A Honolulu homeless shelter won’t take action against a mother who is refusing to cover up while breast-feeding or use a private room, its executive director said Tuesday.
Karen Penley, 27, wants to nurse her 9-month-old son, Nakana, out in the open at the Institute for Human Services shelter, where she’s been living for about three weeks. Nakana, who is exclusively breast-fed, doesn’t tolerate being under a nursing cover, and the room the shelter provides is cramped and hot, Penley said.
Staff members asked her to cover up or nurse in private because of complaints from residents that she was too exposed, said Executive Director Connie Mitchell, who disputes that the room offered is hot and small.
"In Hawaii there’s an expectation that you are discreet," Mitchell said. But she couldn’t describe the level of exposure because she hasn’t seen Penley nursing.

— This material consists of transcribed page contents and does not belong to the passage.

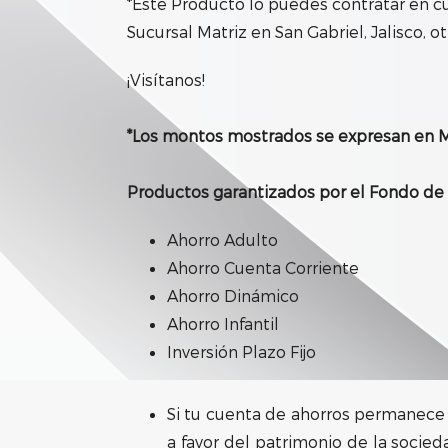
*Este Producto lo puedes contratar en cu
Sucursal Matriz en San Gabriel, Jalisco, o
¡Visítanos!
*Los montos mostrados se expresan en 
Productos garantizados por el Fondo de 
Ahorro Adulto
Ahorro Cuenta Corriente
Ahorro Dinámico
Ahorro Infantil
Inversión Plazo Fijo
Si tu cuenta de ahorros permanece i
a favor del patrimonio de la socie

Penley said she nurses by pulling her shirt up or pulling her straps down, depending on what she’s wearing.
"I never take my shirt off," she said. "I’ve never had the nipple exposed or anything like that."
After a staff member told her to cover up while she was nursing Nakana on steps outside the shelter, Penley decided to contact Hawaii News Now because she felt the shelter was violating her right to breast-feed.
"I’ve always known the law about breast-feeding, and it’s against the law to refuse services to you if you’re breast-feeding," she said.
Hawaii’s law says it’s discriminatory "to deny, or attempt to deny, the full and equal enjoyment of the goods, services, facilities, privileges, advantages, and accommodation of a place of public accommodations to a woman because she is breast-feeding a child."
There are no laws requiring nursing mothers to cover up, said Debrah Trankel, a nurse and lactation consultant at the Queen’s Medical Center.
Mitchell said the private, nonprofit shelter and social services agency isn’t violating the law because the organization is not stopping anyone from breast-feeding.
"We have nothing against breast-feeding," she said. "It’s not about rights. It’s about responsibility to help the whole community feel they are in a safe place and comfortable place."
Penley said she just wants to nurse in a way that’s comfortable for her child.
"For me it’s all about his needs. Not me, not the people around me," she said. "Their comfort is not my problem."
Penley won’t be asked to leave for not abiding by the shelter’s request, Mitchell said.
"If she wants to breast-feed, she can breast-feed," she said. "We’re not kicking her out."